但坚持底线的空间恐怕越来越窄。4个月后,佩洛西窜访台湾,应美方要求,蔡英文“邀请了老朋友张忠谋一起和佩洛西共进午餐”,商谈“深化合作”。好玩的是,这次午饭后,有所谓的消息人士称,台积电考虑在美扩大建厂计划,结果台积电回应:亚利桑那州的土地虽多,但目前只专注在建设中的第一座晶圆厂,若未来有进一步计划,再跟外界分享。
张忠谋式的讽刺。
他在商战上强悍无比,但难以避免跟政府打交道。按照台媒的说法,张忠谋与岛内蓝绿高层都维持着不错的关系,政治光谱比较中性。
2016年蔡英文上台后公布了“资政”名单,张忠谋赫然在列,但20多天后台积电发声明称早已婉拒,“台积电是国际性企业,外资接近八成,股东众多结构多元,市场及客户亦有七八成在岛外,身为董事长,张忠谋不适合兼顾‘资政’”。

- [任务要求]
1. 根据所给段落,台积电回应称目前只专注于什么?
2. 请把所给段落中从“但坚持底线的空间恐怕越来越窄”开始、到“错的关系,政治光谱比较中性。”为止(含这两处)的部分重写一遍,并将其中的“台积电”改名为“台湾积体电路制造公司”。

- [数据集行]
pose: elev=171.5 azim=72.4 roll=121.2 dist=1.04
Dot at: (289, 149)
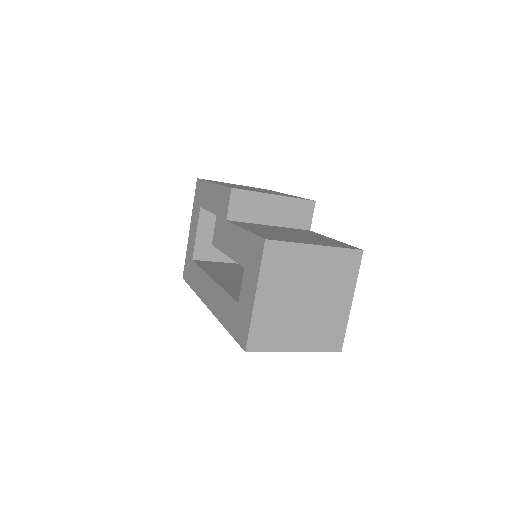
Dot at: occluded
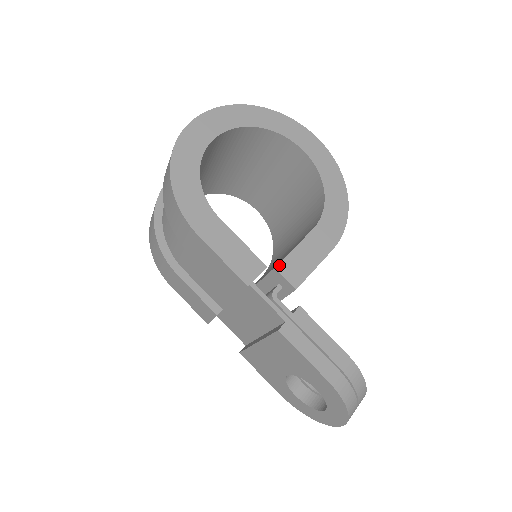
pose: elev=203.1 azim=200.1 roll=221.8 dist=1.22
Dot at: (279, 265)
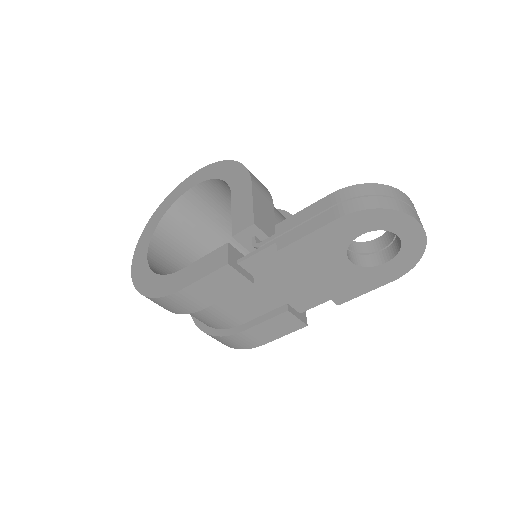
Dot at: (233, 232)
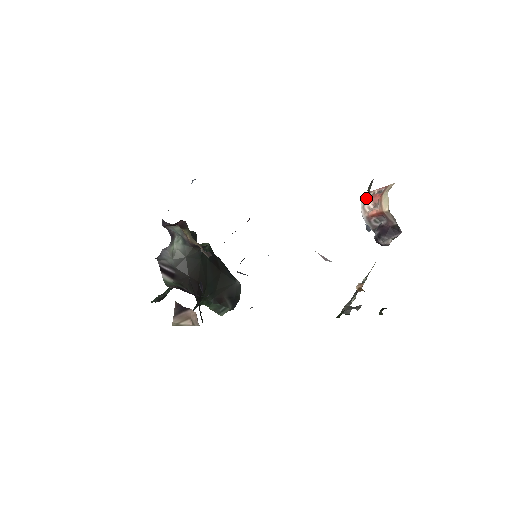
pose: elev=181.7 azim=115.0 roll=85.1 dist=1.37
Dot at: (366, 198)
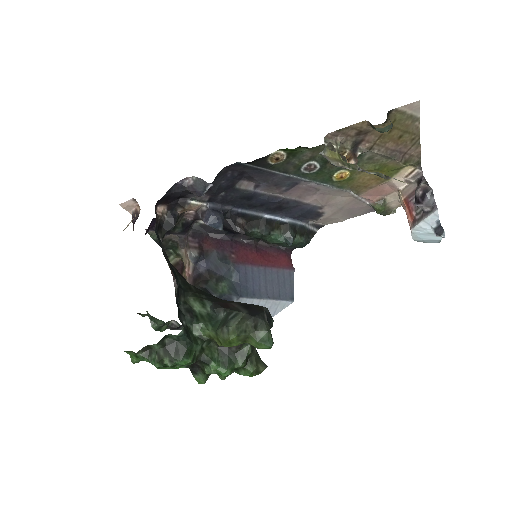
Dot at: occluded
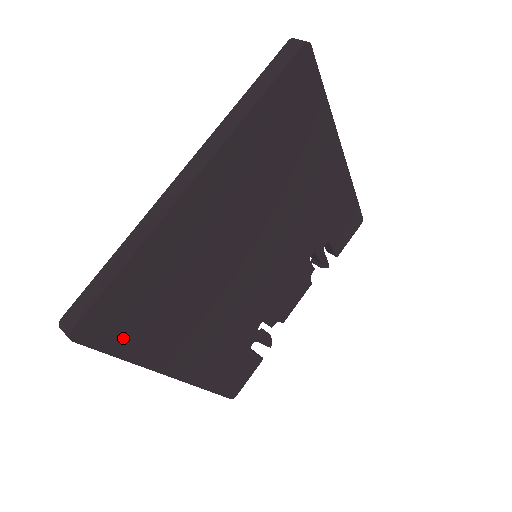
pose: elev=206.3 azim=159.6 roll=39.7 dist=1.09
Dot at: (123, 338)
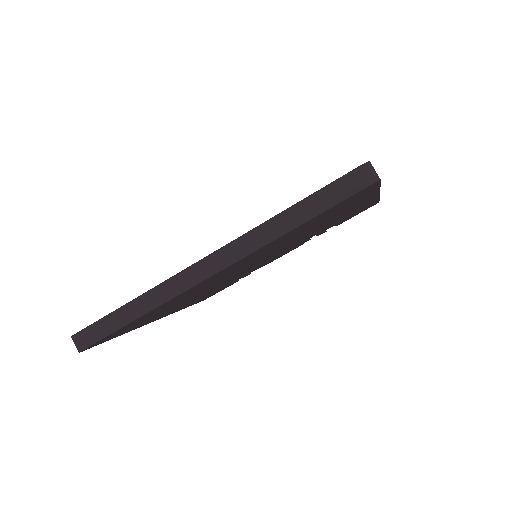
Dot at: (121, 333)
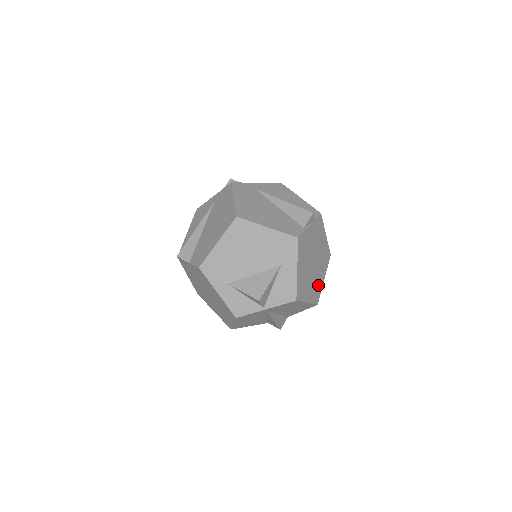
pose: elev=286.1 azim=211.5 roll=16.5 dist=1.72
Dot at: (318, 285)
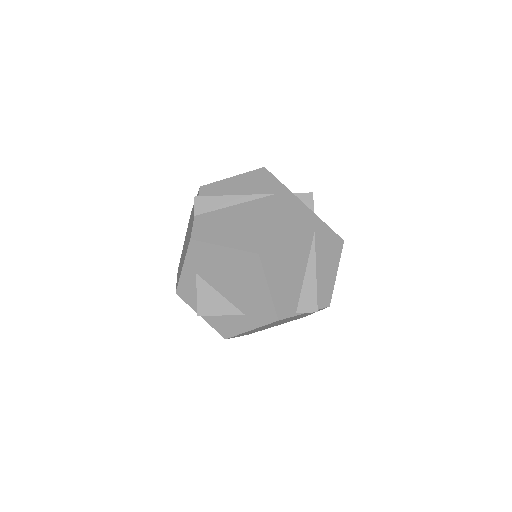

- [参考答案]
1. 只专注于建设中的第一座晶圆厂。

2.
但坚持底线的空间恐怕越来越窄。4个月后,佩洛西窜访台湾,应美方要求,蔡英文“邀请了老朋友张忠谋一起和佩洛西共进午餐”,商谈“深化合作”。好玩的是,这次午饭后,有所谓的消息人士称,台湾积体电路制造公司考虑在美扩大建厂计划,结果台湾积体电路制造公司回应:亚利桑那州的土地虽多,但目前只专注在建设中的第一座晶圆厂,若未来有进一步计划,再跟外界分享。
张忠谋式的讽刺。
他在商战上强悍无比,但难以避免跟政府打交道。按照台媒的说法,张忠谋与岛内蓝绿高层都维持着不错的关系,政治光谱比较中性。